> [TRY IT] Please reproduce word for word the passage of the SIGFPE forum thread that runs from "It always tell" up to and including "while(j!=-1)".

> [DOCUMENT EXTRACT]
=-=-=

Well~I got runtime error for thie questions so many times.
It always tell SIGFPE.But I even don't understand well about this.
Could anybody help me to fix the wrong???
[c]#include <stdio.h>
#include <stdlib.h>
#include <math.h>
int main(void)
{
int j,a[12]={0},k,ans_a,ans_b,all,i,all_1,co=0;
char ch[0];
scanf("%d",&j);
while(j!=-1)
{
co++;
k=0;ans_a=0;ans_b=1;all=0;all_1=1;
scanf("%c",&ch);
scanf("%c",&ch);
scanf("%c",&ch);
scanf("%c",&ch);
while(ch[0]!=10)
{
k++;
a[k]=atoi(ch);
all=all*10+a[k];
scanf("%c",&ch);
}
k=k-j;
for(i=1;i<=j+k;i++)
{
if(i<=k)
{
ans_a=ans_a*10+a;
ans_b=ans_b*10;
}
all_1=all_1*10;
}
if(j!=0)
{
ans_b=all_1-ans_b;
ans_a=all-ans_a;
}
else
{ans_a=all;}
all=ans_a;
all_1=ans_b;
while(i!=0)
{
i=all_1%all;
all_1=all;
all=i;
}
printf("Case %lu: ",co);
printf("%lu/%lu\n",ans_a/all_1,ans_b/all_1);
scanf("%d",&j);
}
return 0;
}[/c]

jagadish
Learning poster
Posts: 90
Joined: Mon Feb 16, 2004 8:53 pm
Location: Bangalore INDIA
SIGFPE is caused by divide by zero error probably all_1 is zero from some input
printf("%lu/%lu\n",ans_a/all_1,ans_b/all_1);
if u can think of it .. u can do it in software.

=-=-=

> [PROVIDED DATA]
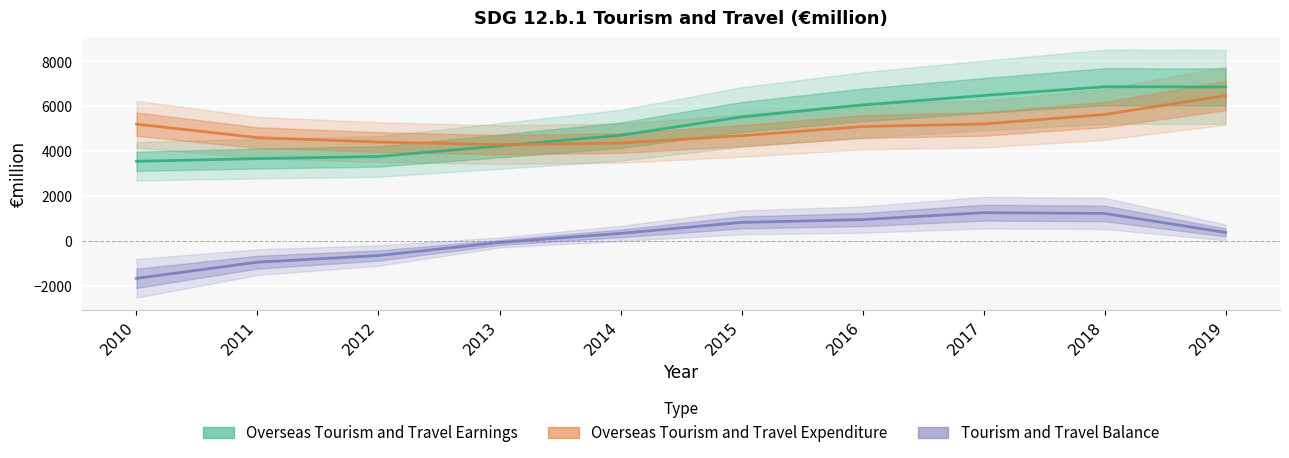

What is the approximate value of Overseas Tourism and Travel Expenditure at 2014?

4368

=-=-=

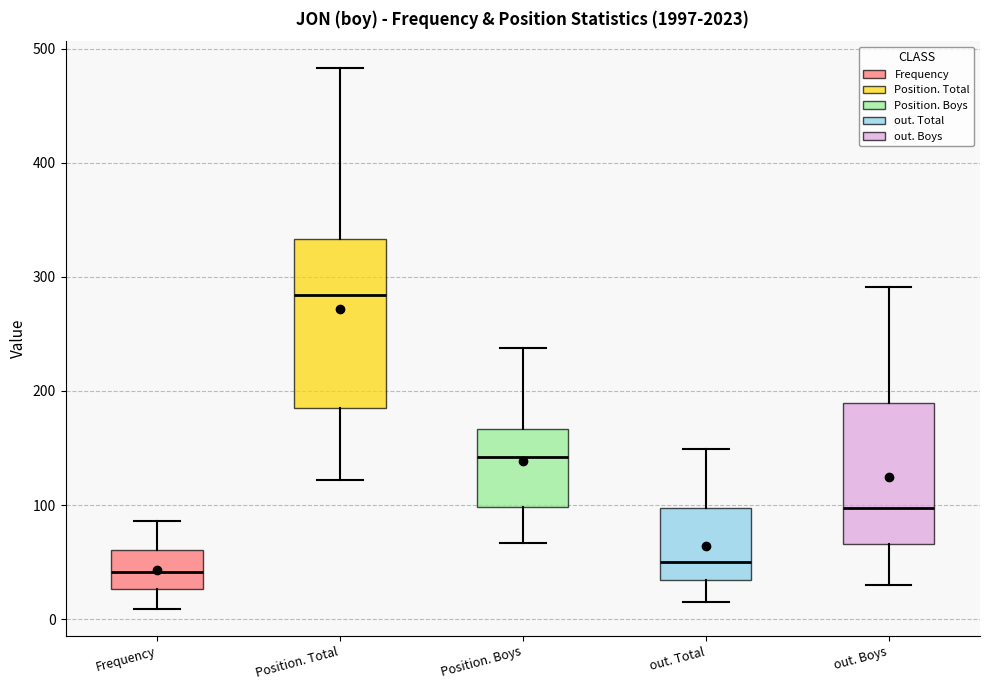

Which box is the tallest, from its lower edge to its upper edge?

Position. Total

=-=-=

> [EXERCISE OUTPUT]
It always tell SIGFPE.But I even don't understand well about this.
Could anybody help me to fix the wrong???
[c]#include <stdio.h>
#include <stdlib.h>
#include <math.h>
int main(void)
{
int j,a[12]={0},k,ans_a,ans_b,all,i,all_1,co=0;
char ch[0];
scanf("%d",&j);
while(j!=-1)